En s’appuyant sur les nombreuses actions menées par les Centres de lutte contre le cancer en la matière, la Fédération Unicancer a déployé une stratégie forte incarnée par un « Groupe Prévention » dont l’objectif est le partage de bonnes pratiques, le renforcement du positionnement des CLCC sur la prévention et la définition de lignes directrices communes à l’ensemble du réseau. Parce que près de 20 % des patients pris en charge développent un second cancer, la prévention des risques de rechute est l’une des priorités majeures identifiées par le groupe, qui nécessite une stratégie de prévention tertiaire proactive incluant des objectifs ciblés et des outils efficaces : les atouts du numérique sont indiscutables. Unicancer a ainsi mis en œuvre la co-construction d’un parcours commun des patients en phase de rétablissement ou encore des journées de partage de pratiques enrichissantes sur des thématiques telles que l’après-cancer. 

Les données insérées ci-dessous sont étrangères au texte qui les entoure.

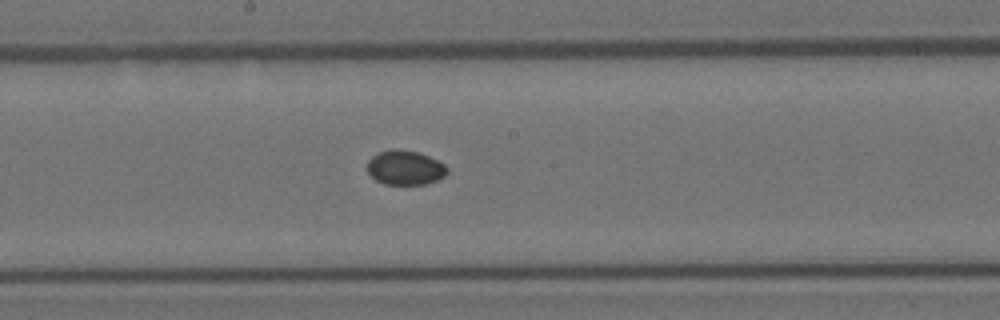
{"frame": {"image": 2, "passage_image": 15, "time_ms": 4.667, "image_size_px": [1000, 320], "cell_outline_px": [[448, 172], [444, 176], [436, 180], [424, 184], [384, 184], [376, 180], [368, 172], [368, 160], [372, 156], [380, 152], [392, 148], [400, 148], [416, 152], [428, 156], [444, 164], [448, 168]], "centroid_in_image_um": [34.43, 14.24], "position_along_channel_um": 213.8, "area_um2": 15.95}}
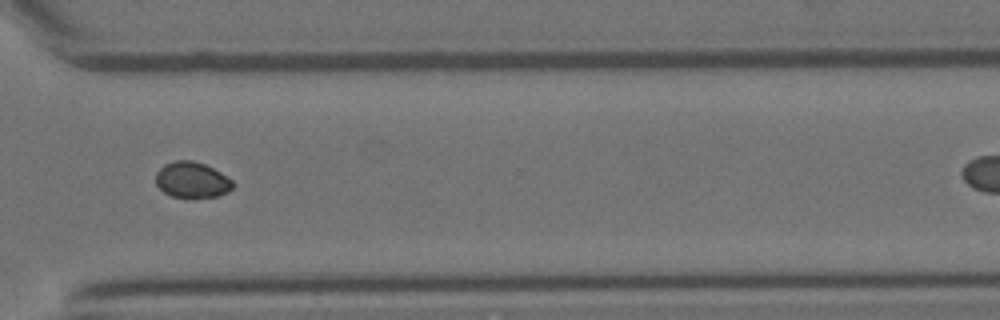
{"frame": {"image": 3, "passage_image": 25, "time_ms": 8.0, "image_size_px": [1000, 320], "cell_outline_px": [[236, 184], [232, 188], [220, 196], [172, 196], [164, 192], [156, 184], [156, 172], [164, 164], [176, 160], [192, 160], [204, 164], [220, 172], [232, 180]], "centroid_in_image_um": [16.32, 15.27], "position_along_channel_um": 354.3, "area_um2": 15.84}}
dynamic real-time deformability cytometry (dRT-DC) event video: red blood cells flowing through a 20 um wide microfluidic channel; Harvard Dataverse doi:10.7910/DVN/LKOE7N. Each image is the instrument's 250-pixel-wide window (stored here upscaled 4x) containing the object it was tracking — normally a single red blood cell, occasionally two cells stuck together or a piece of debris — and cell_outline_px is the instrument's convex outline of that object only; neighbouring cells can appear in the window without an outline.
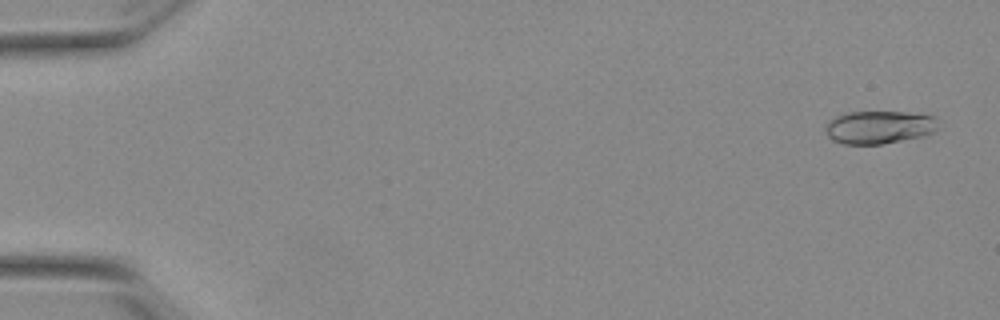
{"species": "Egyptian fruit bat (a non-hibernating species)", "species_latin": "Rousettus aegyptiacus", "temperature_condition": "warm", "stored_images_in_passage": 55, "camera_frame_rate_fps": 3000, "um_per_image_px": 0.085, "animal": {"sex": "female"}, "frame": {"image": 1, "passage_image": 3, "time_ms": 0.667, "image_size_px": [1000, 320], "cell_outline_px": [[936, 128], [932, 132], [924, 136], [880, 144], [844, 144], [832, 140], [828, 136], [824, 128], [836, 116], [848, 112], [904, 112], [936, 116]], "centroid_in_image_um": [74.71, 10.81], "position_along_channel_um": 10.3, "area_um2": 21.44}}
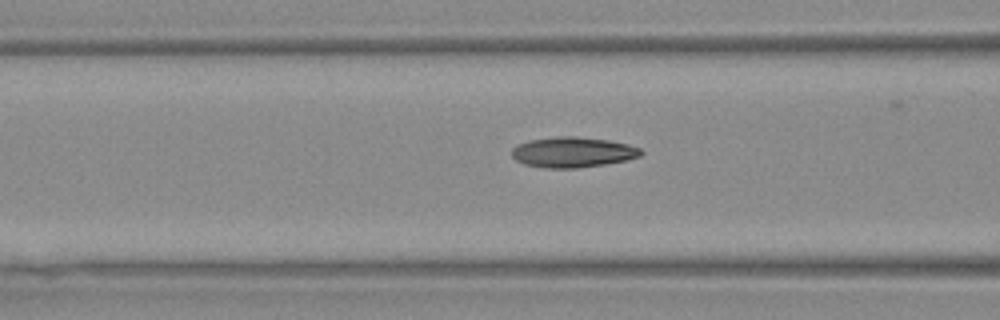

Plus largement, Unicancer plaide et travaille à la modélisation de centres de prévention et de ressources multidimensionnels qui assureraient la continuité entre la prévention primaire, secondaire et tertiaire. Adossés à des centres experts et à dimension pluridisciplinaire, ils réunissent les différentes compétences dans un même lieu, mais s’appuient aussi sur les outils numériques pour démultiplier leurs actions6

Sources :
1. Centre international de recherche sur le cancer, Organisation mondiale de la santé et Santé Publique France. Rapport « Les cancers attribuables au mode de vie et à l’environnement en France métropolitaine – Centre international de recherche sur le cancer », 2018.
2. Les 3 niveaux de prévention selon l’OMS : Prévention primaire (ensemble des mesures visant à éviter ou réduire la survenue ou l’incidence des maladies, des accidents et des handicaps) ; prévention secondaire (intervention qui cherche à diminuer la prévalence d’une maladie dans une population) ; prévention tertiaire (intervient après la survenue de la maladie et tend à réduire les complications et les risques de rechute. Il s’agit d’amoindrir les effets et séquelles d’une pathologie ou de son traitement).
3. Un bras de contrôle synthétique ou bras virtuel est une approche où des données externes à l’essai sont utilisées comme base de comparaison pour évaluer les résultats du groupe expérimental. 
4. Le jumeau numérique, en anglais « digital twin », est un concept ancien issu de l’aéronautique, utilisé dès les années 1960 par la NASA. En santé, la modélisation fine d’un patient ou de ses organes par un JN permet d’envisager une meilleure prise en compte de ses particularités pour sa prise en charge médicale, voire même pour la conception de nouvelles thérapeutiques. 
5. Légifrance. Ordonnance n°45-2221 du 1ᵉʳ octobre 1945 relative à l’organisation des centres de lutte contre le cancer. Octobre 1945. 
6. Un des exemples phares est le futur « Centre de prévention » du CLCC lyonnais, qui sera à 100 % dédié à la prévention du cancer et verra le jour courant 2025 sur le site du Centre Léon Bérard. Il comprendra entre autres un dispositif déjà opérationnel : un portail d’information Internet dédié à la prévention des cancers et aux enjeux des liens entre santé et environnement.